Есугей ехал впереди. Услышав свое имя, придержал лошадь.

– Что такое?

– Да вот мой Мунлик… Я ему говорю, уж ты бы не промахнулся.

Смерив взглядом расстояние до сурчины, Есугей подтвердил:

– Да, я бы не промахнулся.

– Почему же не стрелял? – досадуя на свой промах, спросил Мунлик.

– Так просто. Не захотел.

Есугею почему-то неловко было признаться, что он даже не заметил сурчины и тарбагана. Очень уж смутно было у него на душе. Похоже, духи зла преследуют улус тайчиутов. Еще не ушла из сердца горечь от гибели мудрого Амбахай-хана, а тут новая беда: от старых ран скончался Хутула-багатур.

Сегодня нойоны собираются на курилтай. Кого назовут новым ханом? Сын Хутулы Алтай слишком молод. Среди других высокородных нойонов нет такого, кто умом и отвагой возвысил бы себя над остальными. Наверное, будут жестокие споры.

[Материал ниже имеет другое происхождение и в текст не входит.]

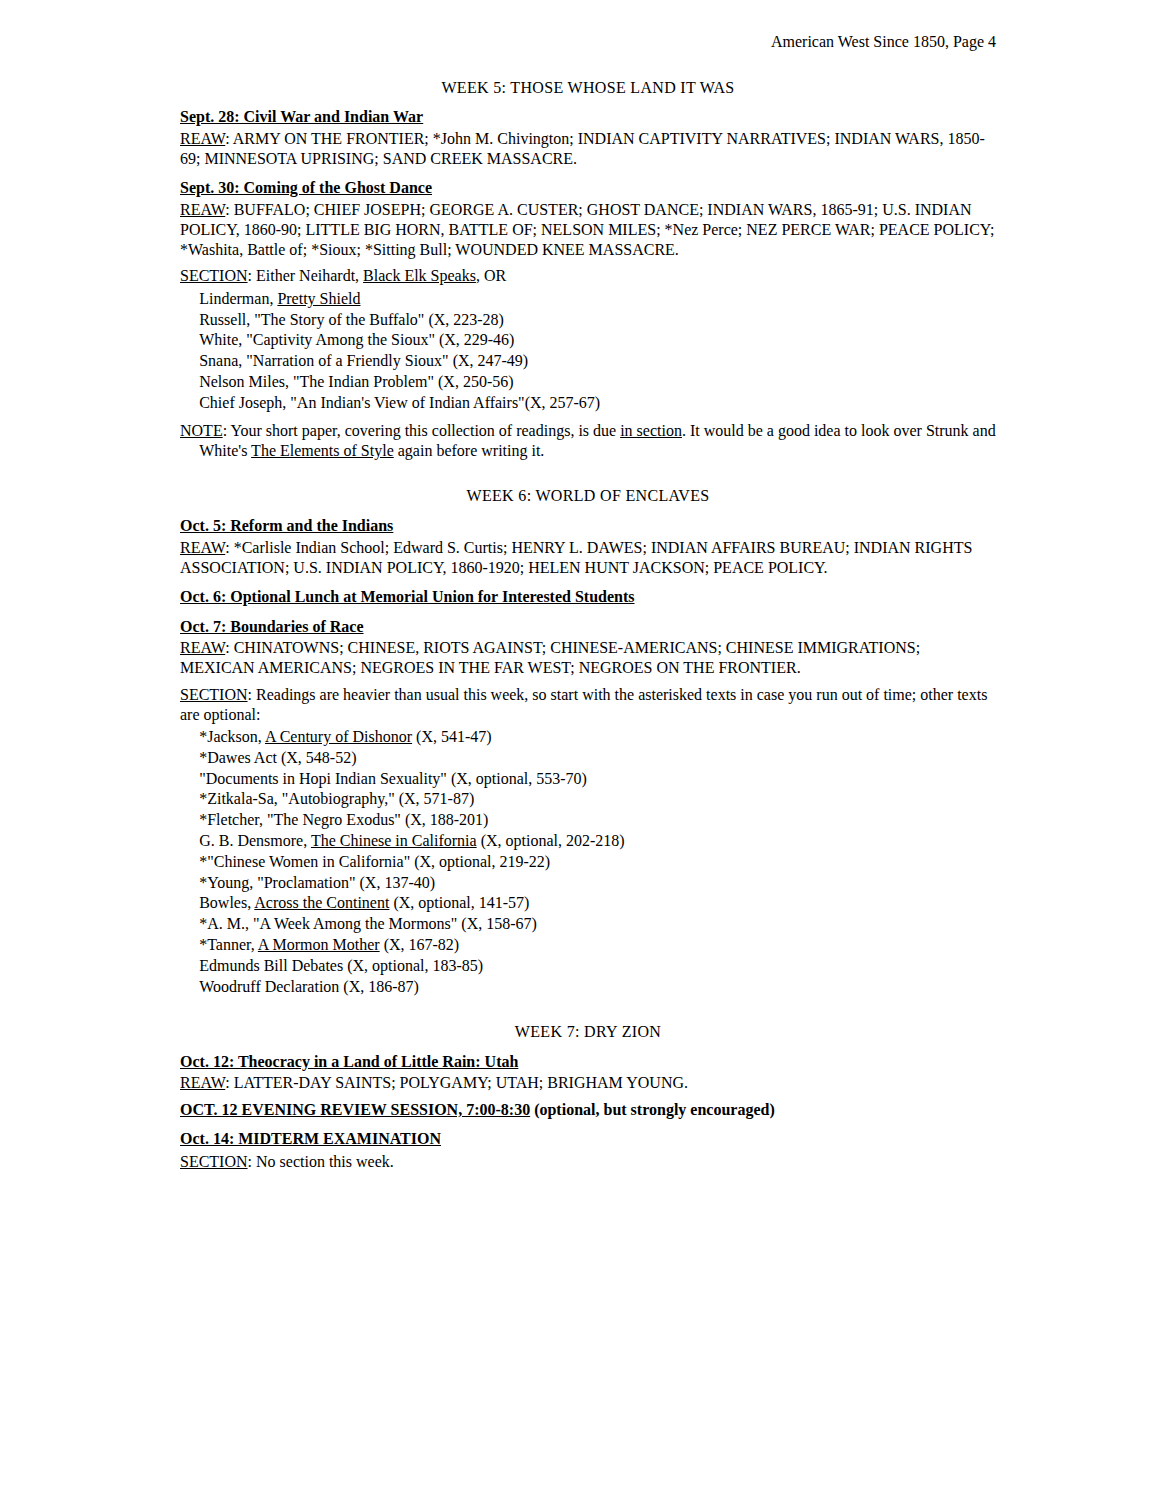American West Since 1850, Page 4
WEEK 5: THOSE WHOSE LAND IT WAS
Sept. 28: Civil War and Indian War
REAW: ARMY ON THE FRONTIER; *John M. Chivington; INDIAN CAPTIVITY NARRATIVES; INDIAN WARS, 1850-69; MINNESOTA UPRISING; SAND CREEK MASSACRE.
Sept. 30: Coming of the Ghost Dance
REAW: BUFFALO; CHIEF JOSEPH; GEORGE A. CUSTER; GHOST DANCE; INDIAN WARS, 1865-91; U.S. INDIAN POLICY, 1860-90; LITTLE BIG HORN, BATTLE OF; NELSON MILES; *Nez Perce; NEZ PERCE WAR; PEACE POLICY; *Washita, Battle of; *Sioux; *Sitting Bull; WOUNDED KNEE MASSACRE.
SECTION: Either Neihardt, Black Elk Speaks, OR
Linderman, Pretty Shield
Russell, "The Story of the Buffalo" (X, 223-28)
White, "Captivity Among the Sioux" (X, 229-46)
Snana, "Narration of a Friendly Sioux" (X, 247-49)
Nelson Miles, "The Indian Problem" (X, 250-56)
Chief Joseph, "An Indian's View of Indian Affairs"(X, 257-67)
NOTE: Your short paper, covering this collection of readings, is due in section. It would be a good idea to look over Strunk and White's The Elements of Style again before writing it.
WEEK 6: WORLD OF ENCLAVES
Oct. 5: Reform and the Indians
REAW: *Carlisle Indian School; Edward S. Curtis; HENRY L. DAWES; INDIAN AFFAIRS BUREAU; INDIAN RIGHTS ASSOCIATION; U.S. INDIAN POLICY, 1860-1920; HELEN HUNT JACKSON; PEACE POLICY.
Oct. 6: Optional Lunch at Memorial Union for Interested Students
Oct. 7: Boundaries of Race
REAW: CHINATOWNS; CHINESE, RIOTS AGAINST; CHINESE-AMERICANS; CHINESE IMMIGRATIONS; MEXICAN AMERICANS; NEGROES IN THE FAR WEST; NEGROES ON THE FRONTIER.
SECTION: Readings are heavier than usual this week, so start with the asterisked texts in case you run out of time; other texts are optional:
*Jackson, A Century of Dishonor (X, 541-47)
*Dawes Act (X, 548-52)
"Documents in Hopi Indian Sexuality" (X, optional, 553-70)
*Zitkala-Sa, "Autobiography," (X, 571-87)
*Fletcher, "The Negro Exodus" (X, 188-201)
G. B. Densmore, The Chinese in California (X, optional, 202-218)
*"Chinese Women in California" (X, optional, 219-22)
*Young, "Proclamation" (X, 137-40)
Bowles, Across the Continent (X, optional, 141-57)
*A. M., "A Week Among the Mormons" (X, 158-67)
*Tanner, A Mormon Mother (X, 167-82)
Edmunds Bill Debates (X, optional, 183-85)
Woodruff Declaration (X, 186-87)
WEEK 7: DRY ZION
Oct. 12: Theocracy in a Land of Little Rain: Utah
REAW: LATTER-DAY SAINTS; POLYGAMY; UTAH; BRIGHAM YOUNG.
OCT. 12 EVENING REVIEW SESSION, 7:00-8:30 (optional, but strongly encouraged)
Oct. 14: MIDTERM EXAMINATION
SECTION: No section this week.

Чарха-Эбуген хрипловатым голосом запел песню. Поддразнивая сына, он пел о великом мэргене[14], чья стрела достает в поднебесье орла, попадает в глаз бегущему дзерену; тарбаган, дремлющий у норы, для нее недостойная цель, и великий мэрген Мунлик поднял свой лук только для того, чтобы разбудить засоню тарбагана. Мунлик, слушая отца, лукаво посмеивался, потом затянул ответную песню.

Их веселость сердила Есугея. Нашли время для забав. Не на пир едут.

Споры на курилтае могут привести к раздорам, и улус станет легкой добычей для соседей-врагов – татар, меркитов, кэрэитов. Он хотел было оборвать Мунлика, но смолчал. Не дело ожесточать себя ссорой с близкими людьми.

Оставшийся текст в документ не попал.